Each Runtime Hook will be defined by one (or more) RESTful APIs implemented as a POST operation; each operation is going to receive a request parameter as a request body, and return a response value as response body, both application/json encoded and with a schema of arbitrary complexity that should be considered an integral part of the Runtime Hook definition.

It is also worth noting that more than one version of the same Runtime Hook might be supported at the same time; e.g. in the example above the BeforeClusterUpgrade Hook exist in version v1alpha1 (old version) and v1alpha2 (current).

Supporting more versions at the same time is a requirement in order to:

  • Allow Cluster API maintainers to continue to develop and evolve Runtime Hooks in a predictable way.
  • Provide a well-defined set of guarantees to Runtime Extension implementers they can rely on while developing solutions on top of CAPI.

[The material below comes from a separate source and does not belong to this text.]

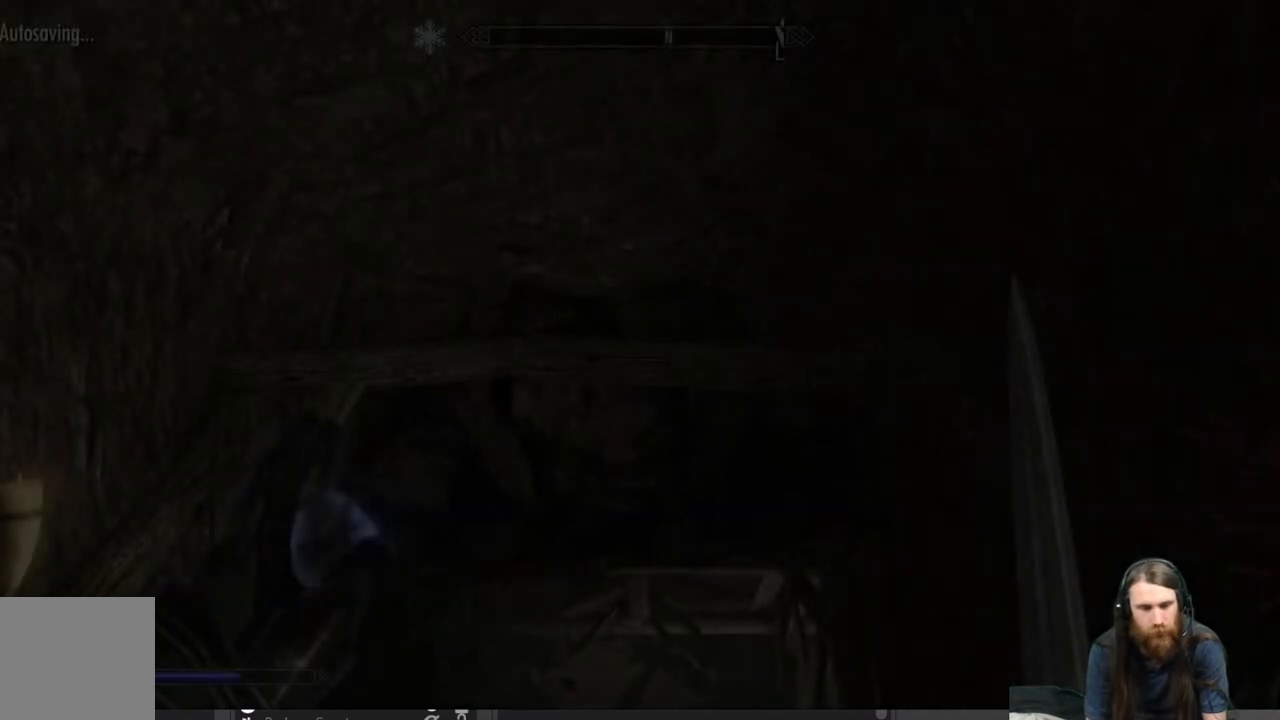
{"buttons": [], "left_stick": "center", "right_stick": "center", "events": []}
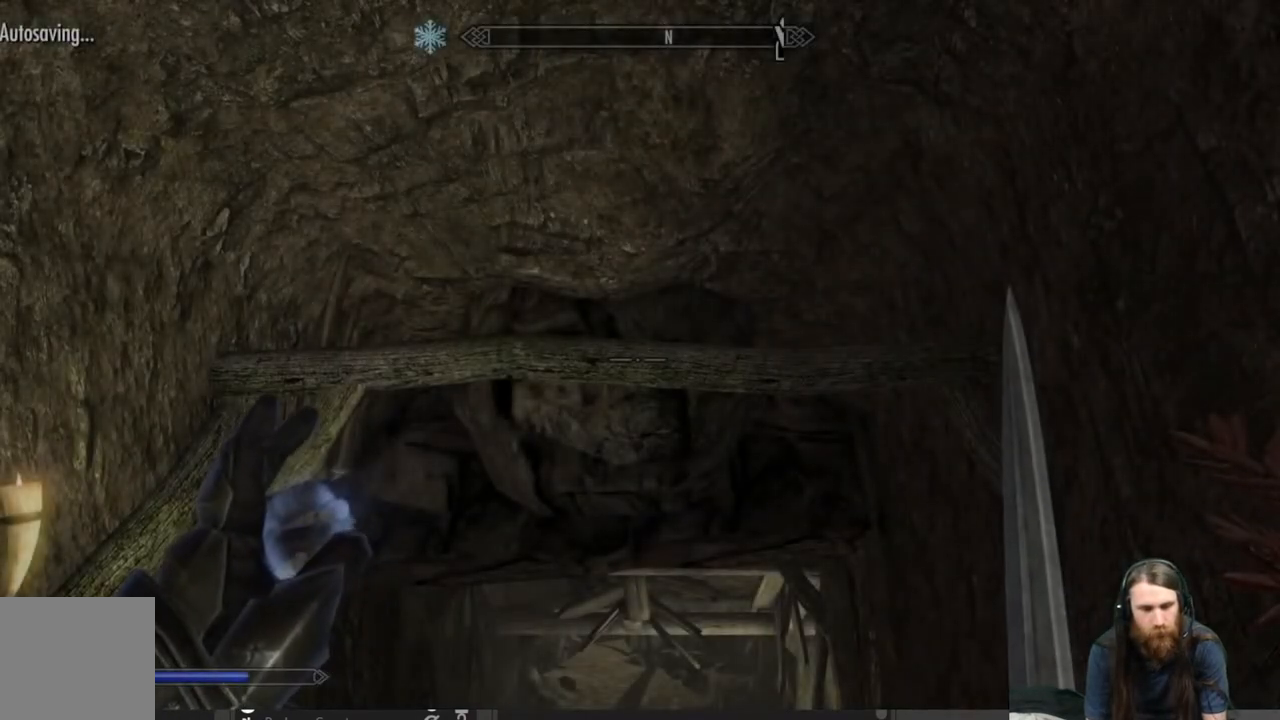
{"buttons": [], "left_stick": "center", "right_stick": "center", "events": [[200, "DPAD_UP", "down"], [317, "DPAD_UP", "up"]]}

In their simplest form guarantees for Runtime Hook versions are:

  • Once a Runtime Hook version has been published, breaking changes are not allowed without bumping to a new version (e.g. fields removal/renaming)
  • Before removing a Runtime Hook version, a deprecation period should be respected, with a duration depending on the maturity of the API itself (12 Months/3 Versions GA, 6M/2V beta, 0 alpha).

The formal definition of the Runtime SDK rules derived from https://kubernetes.io/docs/reference/using-api/deprecation-policy/, can be found in the annex at the end of the document. Please note that during implementation we will consider a mechanism allowing to:

  • Inform admins about Runtime Extension using a deprecated version of a Runtime Hook (e.g. return a well known HTTP header, set a condition on the ExtensionConfig object defined in the following paragraphs, webhook warnings on ExtensionConfig create/update).
  • Prevent upgrades to new Cluster API versions that makes configured Runtime Extension not functional due to the expiration of the deprecation period (e.g. implement a preflight check in the clusterctl upgrade command or a validation webhook, if possible).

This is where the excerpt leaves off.